Saved data entries
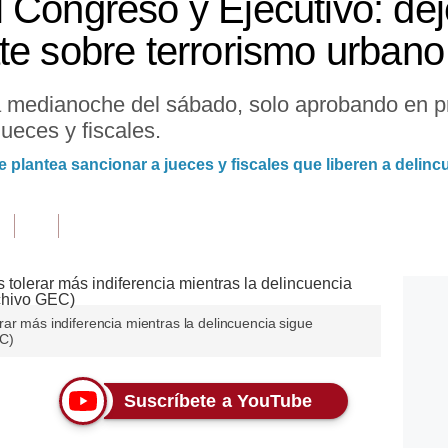
 Congreso y Ejecutivo: de
te sobre terrorismo urbano
a medianoche del sábado, solo aprobando en pr
ueces y fiscales.
plantea sancionar a jueces y fiscales que liberen a delinc
ar más indiferencia mientras la delincuencia sigue
EC)
Suscríbete a YouTube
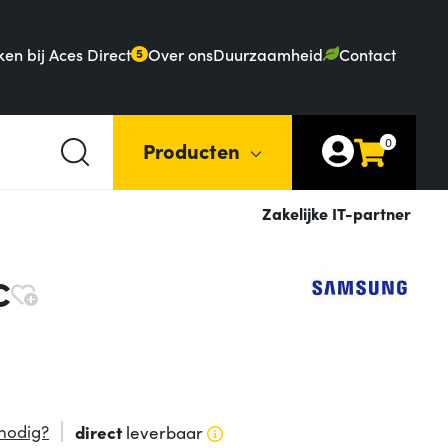
en bij Aces Direct
Over ons
Duurzaamheid
Contact
5
0
Producten
Zakelijke IT-partner
C
nodig?
direct
leverbaar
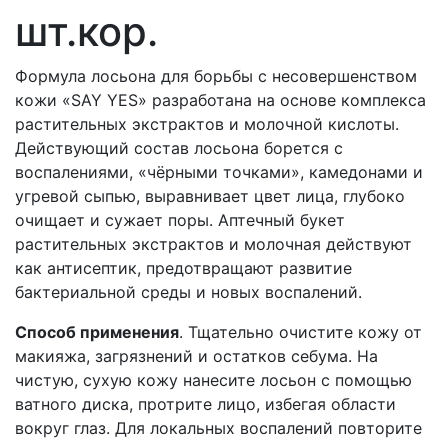
шт.кор.
Формула лосьона для борьбы с несовершенством
кожи «SAY YES» разработана на основе комплекса
растительных экстрактов и молочной кислоты.
Действующий состав лосьона борется с
воспалениями, «чёрными точками», камедонами и
угревой сыпью, выравнивает цвет лица, глубоко
очищает и сужает поры. Аптечный букет
растительных экстрактов и молочная действуют
как антисептик, предотвращают развитие
бактериальной среды и новых воспалений.
Способ применения
. Тщательно очистите кожу от
макияжа, загрязнений и остатков себума. На
чистую, сухую кожу нанесите лосьон с помощью
ватного диска, протрите лицо, избегая области
вокруг глаз. Для локальных воспалений повторите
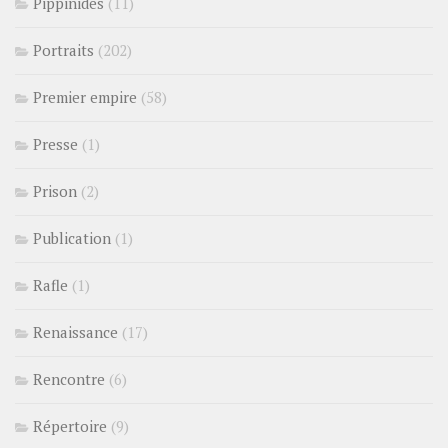
Pippinides
(11)
Portraits
(202)
Premier empire
(58)
Presse
(1)
Prison
(2)
Publication
(1)
Rafle
(1)
Renaissance
(17)
Rencontre
(6)
Répertoire
(9)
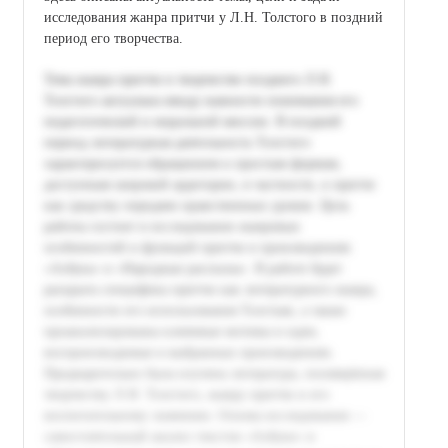
исследования жанра притчи у Л.Н. Толстого в поздний
период его творчества.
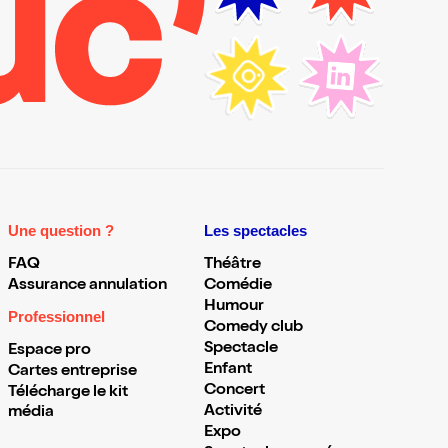
Une question ?
Les spectacles
FAQ
Théâtre
Assurance annulation
Comédie
Humour
Professionnel
Comedy club
Spectacle
Espace pro
Enfant
Cartes entreprise
Concert
Télécharge le kit
Activité
média
Expo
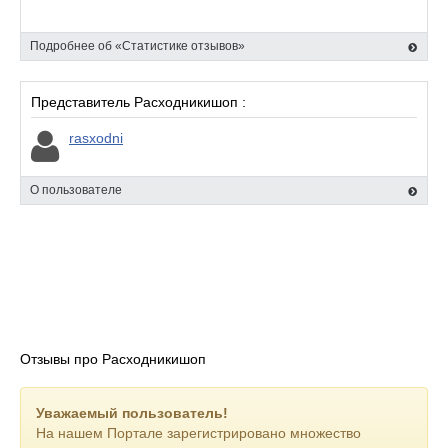
Подробнее об «Статистике отзывов»
Представитель Расходникишоп :
rasxodni
О пользователе
Отзывы про Расходникишоп
Уважаемый пользователь!
На нашем Портале зарегистрировано множество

* _PROBLEM REQUIREMENTS_
Copy every row above word for word, leaving out the pictures.

* _ANSWER FOR THE TASK_
 Congreso y Ejecutivo: de
te sobre terrorismo urbano
a medianoche del sábado, solo aprobando en pr
ueces y fiscales.
plantea sancionar a jueces y fiscales que liberen a delinc
ar más indiferencia mientras la delincuencia sigue
EC)
Suscríbete a YouTube
en bij Aces Direct
Over ons
Duurzaamheid
Contact
5
0
Producten
Zakelijke IT-partner
C
nodig?
direct
leverbaar
шт.кор.
Формула лосьона для борьбы с несовершенством
кожи «SAY YES» разработана на основе комплекса
растительных экстрактов и молочной кислоты.
Действующий состав лосьона борется с
воспалениями, «чёрными точками», камедонами и
угревой сыпью, выравнивает цвет лица, глубоко
очищает и сужает поры. Аптечный букет
растительных экстрактов и молочная действуют
как антисептик, предотвращают развитие
бактериальной среды и новых воспалений.
Способ применения
. Тщательно очистите кожу от
макияжа, загрязнений и остатков себума. На
чистую, сухую кожу нанесите лосьон с помощью
ватного диска, протрите лицо, избегая области
вокруг глаз. Для локальных воспалений повторите
Pippinides
(11)
Portraits
(202)
Premier empire
(58)
Presse
(1)
Prison
(2)
Publication
(1)
Rafle
(1)
Renaissance
(17)
Rencontre
(6)
Répertoire
(9)
исследования жанра притчи у Л.Н. Толстого в поздний
период его творчества.
Une question ?
Les spectacles
FAQ
Théâtre
Assurance annulation
Comédie
Humour
Professionnel
Comedy club
Spectacle
Espace pro
Enfant
Cartes entreprise
Concert
Télécharge le kit
Activité
média
Expo
Подробнее об «Статистике отзывов»
Представитель Расходникишоп :
rasxodni
О пользователе
Отзывы про Расходникишоп
Уважаемый пользователь!
На нашем Портале зарегистрировано множество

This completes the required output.